Start of Extracted text

One hundred forty-five thousand petition signatures later, Apple has yanked Exodus International’s app from the iTunes store. If you’ve already downloaded the app, be sure you don’t delete it: having it on your home screen is the ultimate symbol of cool.
greenmanTN
As much as I hate Exodus and what they stand for, I’m of two minds about this. First of all, it’s Apple’s own fault they’re subject to petitions and demands to remove “Apps” because they’re the ones who are so control-freaky about what they will or won’t carry. They’ve removed apps for mocking political leaders, like the game where you threw shoes at GW Bush, or sacreligious apps like “Me So Holy!” They’ve created the situation where the apps that ARE sold are viewed as not just being available but as endorsed by Apple itself. So in a case like this, Apple carrying the Exodus app was viewed as approval of not just a piece of software but of Exodus and its mindset and methods.
So in that case it’s good Apple removed it.
But in general I don’t like the level of control Apple exerts over their products. If I want to download a piece of software that has Pope Ratzinger(sp?) dancing the hoochie-koochie buck naked, screwed by a donkey, then being eaten by wolves, that’s MY business. Is Apple a manufacturer or computing tools which you can use as you wish or are they selling an approved mindset? For a company that markets itself as creative and hipper-than-thou, their meddling in what is and isn’t “allowed” on their hardware is counter-intuitive. They’ve become the Big Brother their earliest Macintosh commercials implied they were freeing you from.
I’ll stick to non-Apple products for that reason, thanks.
greenmanTN
Dammit, Queerty!! I’ve posted TWO comments and got the SPAM warning for no reason I can see. How about posting a list of the words that automatically trigger a comment being blocked?! It’s frustrating to go to the effort to comment then having it blocked for some unfathomable reason, especially since it take FOREVER for the comments to be “approved” in that case AND it’s a matter of luck to access this site half the time!

End of Extracted text

→ Work task A
Show every line of the rows below that contains the word "help", matching case exactly.

Start of Data

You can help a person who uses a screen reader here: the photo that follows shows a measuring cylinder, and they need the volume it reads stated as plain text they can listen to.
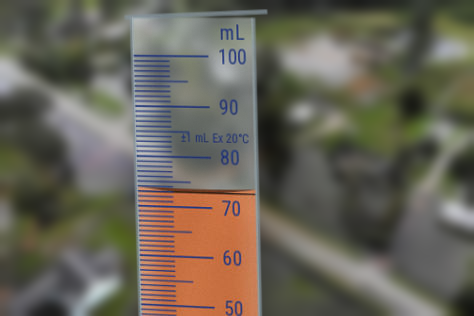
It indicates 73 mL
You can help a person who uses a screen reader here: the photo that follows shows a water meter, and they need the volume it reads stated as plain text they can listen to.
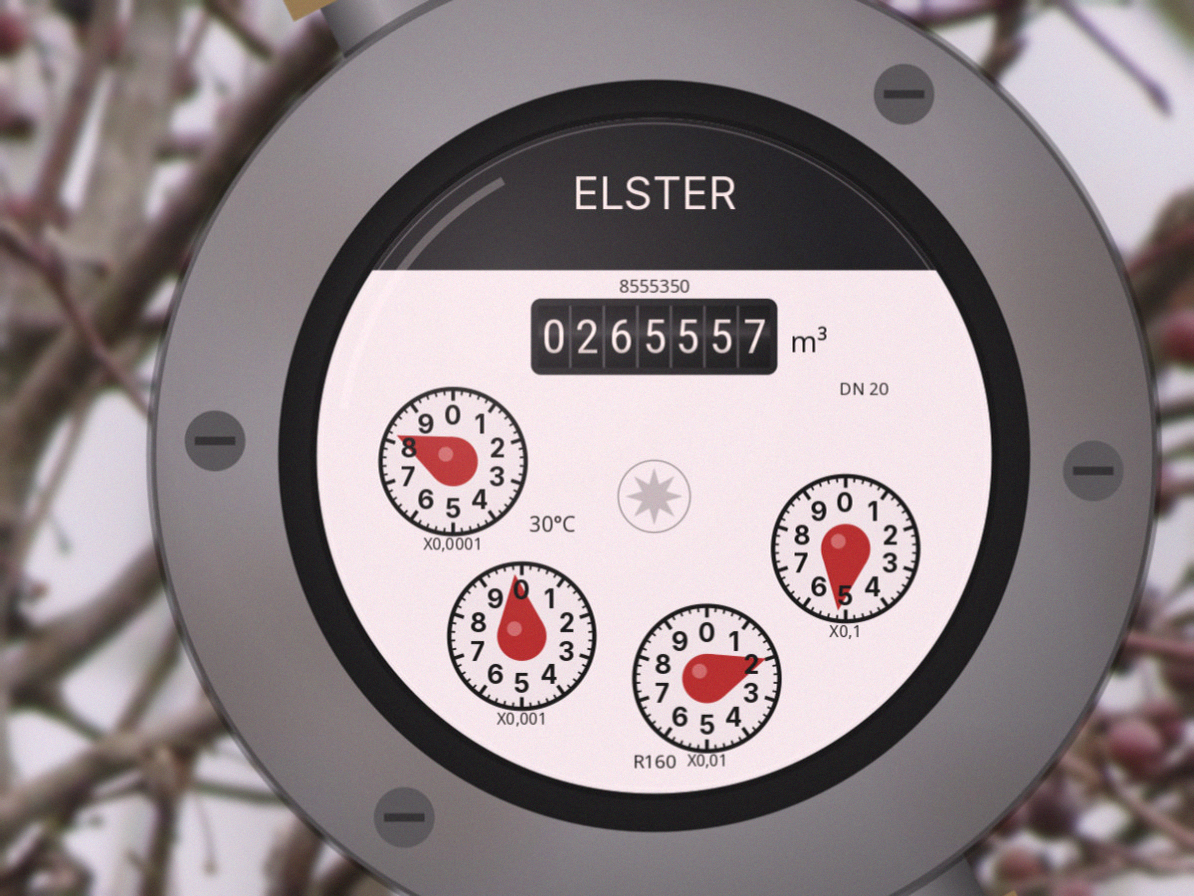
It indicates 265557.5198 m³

End of Data
Start of Data

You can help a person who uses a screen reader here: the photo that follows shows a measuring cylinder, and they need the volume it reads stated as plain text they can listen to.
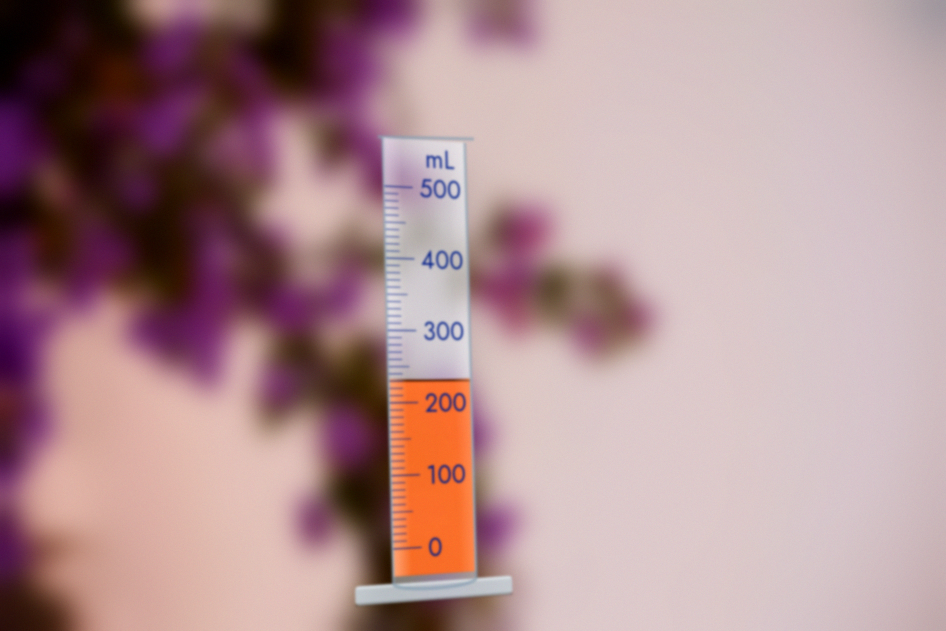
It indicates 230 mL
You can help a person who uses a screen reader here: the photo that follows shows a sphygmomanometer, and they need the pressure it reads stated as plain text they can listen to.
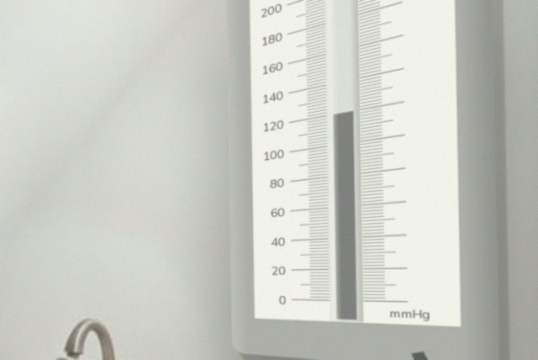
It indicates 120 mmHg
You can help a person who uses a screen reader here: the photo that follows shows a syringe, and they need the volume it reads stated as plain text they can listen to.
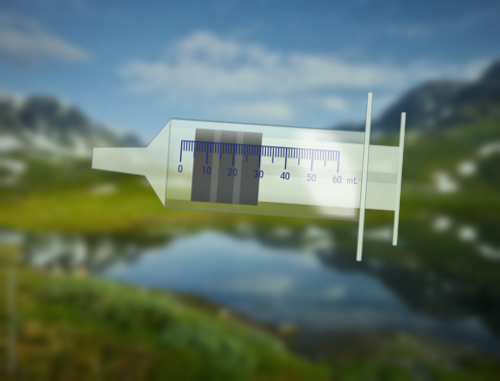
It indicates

End of Data
Start of Data

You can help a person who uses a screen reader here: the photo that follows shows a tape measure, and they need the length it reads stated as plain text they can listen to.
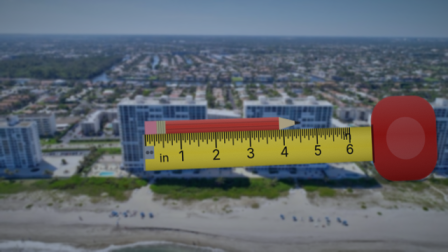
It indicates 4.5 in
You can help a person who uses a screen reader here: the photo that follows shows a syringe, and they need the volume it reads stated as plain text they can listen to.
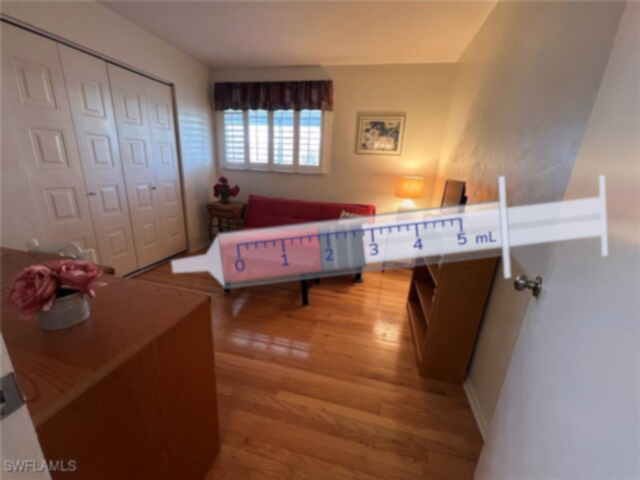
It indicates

End of Data

→ Work task B
Output the passage from the text above on Apple pulling the Exodus app, starting with "One hundred forty-five" and going on through "symbol of cool.", copied word for word.

→ Exercise output A
You can help a person who uses a screen reader here: the photo that follows shows a measuring cylinder, and they need the volume it reads stated as plain text they can listen to.
You can help a person who uses a screen reader here: the photo that follows shows a water meter, and they need the volume it reads stated as plain text they can listen to.
You can help a person who uses a screen reader here: the photo that follows shows a measuring cylinder, and they need the volume it reads stated as plain text they can listen to.
You can help a person who uses a screen reader here: the photo that follows shows a sphygmomanometer, and they need the pressure it reads stated as plain text they can listen to.
You can help a person who uses a screen reader here: the photo that follows shows a syringe, and they need the volume it reads stated as plain text they can listen to.
You can help a person who uses a screen reader here: the photo that follows shows a tape measure, and they need the length it reads stated as plain text they can listen to.
You can help a person who uses a screen reader here: the photo that follows shows a syringe, and they need the volume it reads stated as plain text they can listen to.

→ Exercise output B
One hundred forty-five thousand petition signatures later, Apple has yanked Exodus International’s app from the iTunes store. If you’ve already downloaded the app, be sure you don’t delete it: having it on your home screen is the ultimate symbol of cool.